(Text data extracted from pages)
◆ ◆ ◆ ◆ ◆

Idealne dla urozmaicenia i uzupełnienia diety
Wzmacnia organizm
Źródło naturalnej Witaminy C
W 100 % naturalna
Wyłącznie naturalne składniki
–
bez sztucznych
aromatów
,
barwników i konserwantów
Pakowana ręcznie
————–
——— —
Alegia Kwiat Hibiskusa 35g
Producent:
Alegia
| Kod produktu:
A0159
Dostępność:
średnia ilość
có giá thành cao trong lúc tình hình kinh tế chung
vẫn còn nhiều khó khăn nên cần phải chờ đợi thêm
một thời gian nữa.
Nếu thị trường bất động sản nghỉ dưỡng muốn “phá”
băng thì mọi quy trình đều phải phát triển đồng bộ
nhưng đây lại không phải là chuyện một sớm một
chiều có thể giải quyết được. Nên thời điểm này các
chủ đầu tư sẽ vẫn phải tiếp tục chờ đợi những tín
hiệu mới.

◆ ◆ ◆ ◆ ◆

**TASK OBJECTIVE**. Please reproduce the listing above line for line, keeping every character as it appears.

**RESULT**.
Idealne dla urozmaicenia i uzupełnienia diety
Wzmacnia organizm
Źródło naturalnej Witaminy C
W 100 % naturalna
Wyłącznie naturalne składniki
–
bez sztucznych
aromatów
,
barwników i konserwantów
Pakowana ręcznie
————–
——— —
Alegia Kwiat Hibiskusa 35g
Producent:
Alegia
| Kod produktu:
A0159
Dostępność:
średnia ilość
có giá thành cao trong lúc tình hình kinh tế chung
vẫn còn nhiều khó khăn nên cần phải chờ đợi thêm
một thời gian nữa.
Nếu thị trường bất động sản nghỉ dưỡng muốn “phá”
băng thì mọi quy trình đều phải phát triển đồng bộ
nhưng đây lại không phải là chuyện một sớm một
chiều có thể giải quyết được. Nên thời điểm này các
chủ đầu tư sẽ vẫn phải tiếp tục chờ đợi những tín
hiệu mới.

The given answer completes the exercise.